“It got more accessible for me, so I got addicted. Everyone around me was vaping at the time.”
Coco, whose name has been changed to protect her identity, was 12 when she vaped for the first time. She's now 15 and trying to quit.
“She was angry,” she said, as she smiled at her mother sitting nearby. “My phone was taken away from me.”
Coco had never brought the vapes home, but as she grew more used to the habit, she also wanted to vape after school.
“What attracted me to it was more the flavours like ‘Peach ice' or ‘Lychee-grape'. You can find vapes inspired by video games, they come in bright colours and flavours like bubble gum and candy floss,” she said. It's illegal to sell vapes to under 18s in New Zealand, but Coco said that never stopped her or her friends.
“The older kids sell to the younger kids and lots of shops don't check IDs,” she said.
“You can just walk in there and say ‘I want strawberry, raspberry, watermelon' and they'll sell it to you. You can even go in your uniform and they just don't say anything,” she added.
New Zealand is on target to becoming smoke-free by 2025. This means being cigarette and tobacco free and that's where vaping comes in. For long-term adult smokers, it's seen as a less harmful alternative but the flipside to that is the exponential rise and accessibility of vaping to teenagers and at times younger children. According to data released last year, the number of teenagers in New Zealand who vaped regularly had tripled between 2019 and 2021.

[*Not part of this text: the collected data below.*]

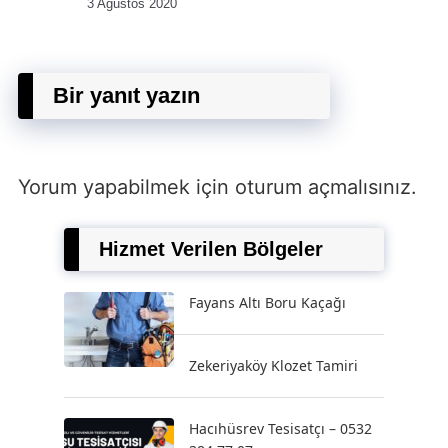
3 Ağustos 2020
Bir yanıt yazın
Yorum yapabilmek için
oturum açmalısınız
.
Hizmet Verilen Bölgeler
Fayans Altı Boru Kaçağı
Zekeriyaköy Klozet Tamiri
Hacıhüsrev Tesisatçı – 0532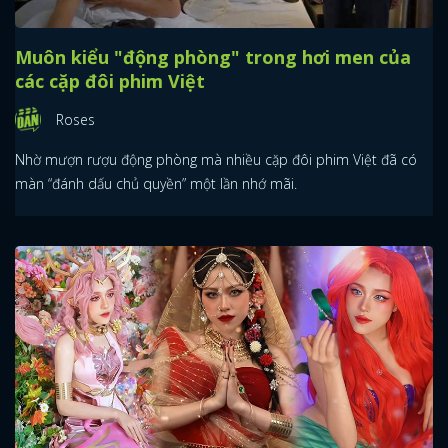
Muôn kiểu "động phòng" trong hơi men của
các cặp đôi phim Việt
Roses
Nhờ mượn rượu động phòng mà nhiều cặp đôi phim Việt đã có
màn “đánh dấu chủ quyền” một lần nhớ mãi.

The government has defended vaping, arguing that evidence is growing that vaping can help people quit smoking. But at the same time it has acknowledged the sharp rise in youth vaping, and has implemented new rules.

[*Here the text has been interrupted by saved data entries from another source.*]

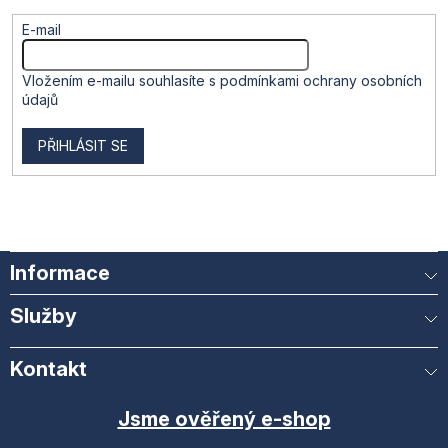
E-mail
Vložením e-mailu souhlasíte s
podmínkami ochrany osobních
údajů
PŘIHLÁSIT SE
Informace
Služby
Kontakt
Jsme ověřený e-shop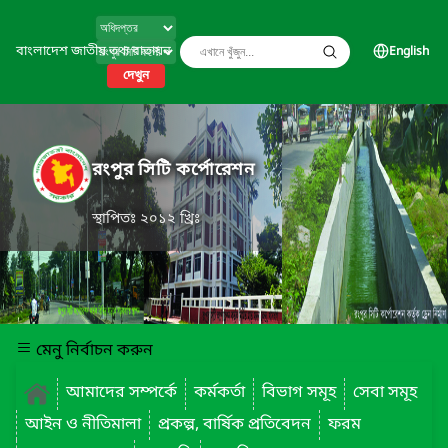
বাংলাদেশ জাতীয় তথ্য বাতায়ন
English
দেখুন
রংপুর সিটি কর্পোরেশন
স্থাপিতঃ ২০১২ খ্রিঃ
মেনু নির্বাচন করুন
আমাদের সম্পর্কে
কর্মকর্তা
বিভাগ সমূহ
সেবা সমূহ
আইন ও নীতিমালা
প্রকল্প, বার্ষিক প্রতিবেদন
ফরম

The new regulations include banning most disposable vapes, not allowing new vape shops within 300m (900ft) of any schools, and enforcing generic flavour descriptions. There are no rules however to regulate the vast variety of the flavours themselves. Vaughan Couillault, principal of Papatoetoe High School in South Auckland and president of the Secondary Principals' Association of New Zealand, has a number of confiscated vape pens in his office.

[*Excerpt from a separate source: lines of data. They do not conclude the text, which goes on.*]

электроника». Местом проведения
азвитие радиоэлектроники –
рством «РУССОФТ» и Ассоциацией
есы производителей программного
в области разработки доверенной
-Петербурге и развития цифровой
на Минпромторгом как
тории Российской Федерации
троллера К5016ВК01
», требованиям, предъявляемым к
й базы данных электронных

“Strawberry ice-cream” reads one of the labels on a disposable vape that looks like red lipstick. “Pineapple ice” was another that looks like a bright yellow lighter.
“‘Pineapple ice' is not targeting a person who's been smoking for 30 years,” Mr Couillault said. He has witnessed first-hand how schools have become the epicentre of vaping – a lot of which he says is aimed at youngsters.
“It's a lifestyle object. They'll have a phone in one pocket and a vape on the other. It's sleek. It looks modern. In terms of a product and marketing perspective, some genius work has been done,” he said.
“But it's not helping young people. It might be helping people get off smoking, but there's far too many young people who never would've picked up or thought about picking up a cigarette who now have two or three vapes,” he added. This is now the habit of choice for millions of young people around the world.
“There are probably more teens that do vape than don't at school, and they pack out the bathrooms,” Coco said. “And when the colourful flavours came out, that just got every kid on it.”
Marni Wilton said many vape shops had popped up recently around her Auckland suburb close to her sons' local schools.
“Whichever gates the kids come out of there's a vape shop,” she said, pointing to a store just 60 metres away from a primary school.
Like many mothers, Ms Wilton is worried about how prevalent vaping has become. She co-founded a voluntary group called Vape Free kids with other equally concerned parents. Ms Wilton said the new government regulations fail to address the problem: “This absolutely doesn't go far enough to help our children.”
“We have over 7,500 vape shops in New Zealand now. The new laws do nothing to affect the existing stores that are already built. So many are close to our schools, our playgrounds – they're in those safe spaces,” she added.
Neighbouring Australia has taken a hard-line approach, moving to ban recreational vaping and making it prescription only. Ben Youdan, who has worked in tobacco control and campaigning for nearly 20 years both in the UK and New Zealand, said banning vaping only drives it to the black market rather than get young kids off it.
“It's a phenomenon that is happening whether you ban it or not,” he added.
Mr Youdan is now director of Ash NZ, a lobby group campaigning for a smoke free New Zealand. He said when discussing vaping one should not lose sight of the bigger picture.
“There's no doubt that our smoking rates have benefited hugely from tens of thousands of people switching from smoking to vaping. We've seen smoking rates here drop by a third in the last two or three years. It really is unprecedented,” he says.
Mr Youdan acknowledged that a by-product of that was the “explosion of the vape market”.
“We've seen a lot of vape shops that are about ‘making money quick' rather than to responsibly support adult smokers quit smoking. We allowed that to happen by being far too slow to regulate the vaping market,” he said.
He added that while a number of youths have become vape-dependent and need to be treated, there's a large spectrum of teens who are also experimenting. “Not all kids are addicted,” he said. Around the world, it's become a tough balance to strike: parents and families who want to see fewer youngsters vaping, and governments who want to see fewer adults smoking. One thing is for certain: it may have started as a solution to cigarettes, but vaping has now created its own problem.